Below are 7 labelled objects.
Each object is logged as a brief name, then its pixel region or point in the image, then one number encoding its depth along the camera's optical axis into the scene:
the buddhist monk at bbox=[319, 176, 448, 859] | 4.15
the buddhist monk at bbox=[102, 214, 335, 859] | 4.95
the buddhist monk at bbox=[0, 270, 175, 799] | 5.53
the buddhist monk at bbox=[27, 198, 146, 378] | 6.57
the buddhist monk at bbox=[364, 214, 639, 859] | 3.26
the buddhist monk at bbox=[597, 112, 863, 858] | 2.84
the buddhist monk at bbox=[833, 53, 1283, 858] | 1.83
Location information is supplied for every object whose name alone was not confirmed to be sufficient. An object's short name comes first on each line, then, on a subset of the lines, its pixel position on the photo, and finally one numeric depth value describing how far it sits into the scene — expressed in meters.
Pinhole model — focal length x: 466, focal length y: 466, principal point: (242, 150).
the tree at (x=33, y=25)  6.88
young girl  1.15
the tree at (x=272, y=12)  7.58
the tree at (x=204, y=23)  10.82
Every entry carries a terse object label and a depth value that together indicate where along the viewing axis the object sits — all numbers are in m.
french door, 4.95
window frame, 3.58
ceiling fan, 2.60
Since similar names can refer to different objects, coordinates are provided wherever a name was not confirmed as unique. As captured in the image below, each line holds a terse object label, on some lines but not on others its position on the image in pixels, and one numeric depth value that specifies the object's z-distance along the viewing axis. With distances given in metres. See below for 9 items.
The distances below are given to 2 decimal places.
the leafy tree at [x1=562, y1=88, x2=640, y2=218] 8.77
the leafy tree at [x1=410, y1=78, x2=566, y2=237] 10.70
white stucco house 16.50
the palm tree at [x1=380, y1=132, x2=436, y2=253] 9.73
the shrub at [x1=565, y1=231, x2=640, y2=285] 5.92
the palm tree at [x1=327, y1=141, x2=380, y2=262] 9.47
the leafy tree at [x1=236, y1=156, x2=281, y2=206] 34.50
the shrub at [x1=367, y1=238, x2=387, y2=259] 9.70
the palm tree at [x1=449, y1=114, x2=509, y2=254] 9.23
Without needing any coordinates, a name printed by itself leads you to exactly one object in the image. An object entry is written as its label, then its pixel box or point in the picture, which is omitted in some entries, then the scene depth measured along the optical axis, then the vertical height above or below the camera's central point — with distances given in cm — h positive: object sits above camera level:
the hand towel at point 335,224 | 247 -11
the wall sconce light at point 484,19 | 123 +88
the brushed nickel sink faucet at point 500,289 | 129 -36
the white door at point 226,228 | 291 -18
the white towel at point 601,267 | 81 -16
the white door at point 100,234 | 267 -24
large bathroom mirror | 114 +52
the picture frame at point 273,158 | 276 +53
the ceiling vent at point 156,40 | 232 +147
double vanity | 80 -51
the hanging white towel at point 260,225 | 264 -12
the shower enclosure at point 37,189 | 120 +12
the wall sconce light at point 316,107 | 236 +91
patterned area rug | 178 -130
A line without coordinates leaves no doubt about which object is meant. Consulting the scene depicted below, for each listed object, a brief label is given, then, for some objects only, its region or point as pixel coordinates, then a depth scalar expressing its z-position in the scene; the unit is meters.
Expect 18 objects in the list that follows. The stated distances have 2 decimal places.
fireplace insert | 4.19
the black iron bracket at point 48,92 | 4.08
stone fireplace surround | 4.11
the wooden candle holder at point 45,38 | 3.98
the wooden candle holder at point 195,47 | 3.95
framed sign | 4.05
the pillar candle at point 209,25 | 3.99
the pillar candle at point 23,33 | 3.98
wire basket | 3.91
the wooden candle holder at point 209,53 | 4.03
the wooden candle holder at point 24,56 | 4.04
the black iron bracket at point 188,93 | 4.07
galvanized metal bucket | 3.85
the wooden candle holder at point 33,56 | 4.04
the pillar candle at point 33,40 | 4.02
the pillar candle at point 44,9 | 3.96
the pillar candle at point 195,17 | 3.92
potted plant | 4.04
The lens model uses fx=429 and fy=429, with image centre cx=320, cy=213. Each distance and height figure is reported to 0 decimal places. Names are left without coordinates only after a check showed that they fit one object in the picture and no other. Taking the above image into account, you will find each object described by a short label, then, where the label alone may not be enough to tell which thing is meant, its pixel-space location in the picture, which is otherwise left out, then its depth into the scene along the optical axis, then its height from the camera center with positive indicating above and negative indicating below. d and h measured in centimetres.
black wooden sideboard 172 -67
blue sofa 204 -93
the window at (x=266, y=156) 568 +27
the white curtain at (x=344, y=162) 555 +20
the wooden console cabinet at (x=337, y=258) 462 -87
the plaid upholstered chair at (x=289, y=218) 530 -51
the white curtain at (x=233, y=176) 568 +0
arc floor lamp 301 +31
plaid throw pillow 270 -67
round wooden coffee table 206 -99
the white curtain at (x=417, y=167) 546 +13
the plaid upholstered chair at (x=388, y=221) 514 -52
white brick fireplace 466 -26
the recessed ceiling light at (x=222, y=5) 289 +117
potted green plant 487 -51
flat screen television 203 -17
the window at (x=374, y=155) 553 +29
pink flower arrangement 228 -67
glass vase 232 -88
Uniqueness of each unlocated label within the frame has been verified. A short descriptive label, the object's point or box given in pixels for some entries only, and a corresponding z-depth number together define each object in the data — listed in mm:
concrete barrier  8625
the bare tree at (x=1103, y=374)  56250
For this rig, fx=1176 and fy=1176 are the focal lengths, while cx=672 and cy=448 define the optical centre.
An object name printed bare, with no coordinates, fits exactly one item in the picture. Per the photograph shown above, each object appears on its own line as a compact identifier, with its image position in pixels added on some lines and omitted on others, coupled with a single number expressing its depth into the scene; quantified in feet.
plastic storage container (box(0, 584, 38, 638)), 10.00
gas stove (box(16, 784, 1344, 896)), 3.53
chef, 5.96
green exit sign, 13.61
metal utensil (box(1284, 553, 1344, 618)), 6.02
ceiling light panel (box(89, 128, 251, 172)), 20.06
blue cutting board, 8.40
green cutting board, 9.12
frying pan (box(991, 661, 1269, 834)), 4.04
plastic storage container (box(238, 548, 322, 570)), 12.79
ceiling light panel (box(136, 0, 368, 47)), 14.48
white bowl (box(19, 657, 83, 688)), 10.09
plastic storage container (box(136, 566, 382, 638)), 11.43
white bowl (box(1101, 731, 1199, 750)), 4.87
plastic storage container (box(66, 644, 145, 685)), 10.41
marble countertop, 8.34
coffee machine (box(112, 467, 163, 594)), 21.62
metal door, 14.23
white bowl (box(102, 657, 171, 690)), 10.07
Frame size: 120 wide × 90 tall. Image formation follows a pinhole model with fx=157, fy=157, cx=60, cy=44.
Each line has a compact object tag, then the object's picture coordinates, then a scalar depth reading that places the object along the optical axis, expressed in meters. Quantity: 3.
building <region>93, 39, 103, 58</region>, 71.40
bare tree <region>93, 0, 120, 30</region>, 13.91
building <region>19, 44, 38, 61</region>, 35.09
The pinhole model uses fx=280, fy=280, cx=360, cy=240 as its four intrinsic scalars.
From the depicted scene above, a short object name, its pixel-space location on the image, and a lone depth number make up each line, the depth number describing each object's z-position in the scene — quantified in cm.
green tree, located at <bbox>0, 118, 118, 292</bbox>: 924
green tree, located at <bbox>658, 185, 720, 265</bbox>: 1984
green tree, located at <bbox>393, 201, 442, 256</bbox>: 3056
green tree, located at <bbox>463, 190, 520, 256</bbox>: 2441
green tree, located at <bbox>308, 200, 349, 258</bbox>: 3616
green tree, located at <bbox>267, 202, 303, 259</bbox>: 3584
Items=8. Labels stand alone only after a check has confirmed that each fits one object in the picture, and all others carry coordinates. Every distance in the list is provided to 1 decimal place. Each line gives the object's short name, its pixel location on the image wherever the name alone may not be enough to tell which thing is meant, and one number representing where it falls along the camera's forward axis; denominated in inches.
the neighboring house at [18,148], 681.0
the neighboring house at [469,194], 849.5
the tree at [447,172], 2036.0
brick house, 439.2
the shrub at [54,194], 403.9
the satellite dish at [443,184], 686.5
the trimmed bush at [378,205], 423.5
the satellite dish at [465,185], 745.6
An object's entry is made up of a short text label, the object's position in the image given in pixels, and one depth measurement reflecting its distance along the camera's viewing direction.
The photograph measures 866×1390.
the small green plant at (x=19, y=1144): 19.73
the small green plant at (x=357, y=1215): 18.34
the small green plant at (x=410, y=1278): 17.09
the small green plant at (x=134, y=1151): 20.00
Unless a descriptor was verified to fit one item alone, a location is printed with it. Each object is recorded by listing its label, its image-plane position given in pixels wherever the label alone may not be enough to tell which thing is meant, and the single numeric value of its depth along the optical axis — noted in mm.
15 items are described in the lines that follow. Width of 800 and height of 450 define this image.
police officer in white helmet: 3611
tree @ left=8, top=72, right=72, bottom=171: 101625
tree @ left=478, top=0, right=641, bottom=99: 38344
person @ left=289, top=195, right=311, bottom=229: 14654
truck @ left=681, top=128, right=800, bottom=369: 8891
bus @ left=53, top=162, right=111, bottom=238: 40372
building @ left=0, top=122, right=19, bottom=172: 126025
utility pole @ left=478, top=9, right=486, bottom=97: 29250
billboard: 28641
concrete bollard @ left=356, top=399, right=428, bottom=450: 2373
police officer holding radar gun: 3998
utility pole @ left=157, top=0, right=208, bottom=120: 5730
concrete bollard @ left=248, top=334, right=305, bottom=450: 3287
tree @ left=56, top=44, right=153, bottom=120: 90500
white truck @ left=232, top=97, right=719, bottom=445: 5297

▸ Work instructions:
Output exactly one stretch of the listing: from the line containing "the neighboring house at [18,148], 681.0" through the line containing "the satellite dish at [465,185], 745.6", both end lines included.

▸ Result:
the neighboring house at [18,148], 681.0
the neighboring house at [469,194], 849.5
the tree at [447,172], 2036.0
brick house, 439.2
the shrub at [54,194], 403.9
the satellite dish at [443,184], 686.5
the trimmed bush at [378,205], 423.5
the satellite dish at [465,185], 745.6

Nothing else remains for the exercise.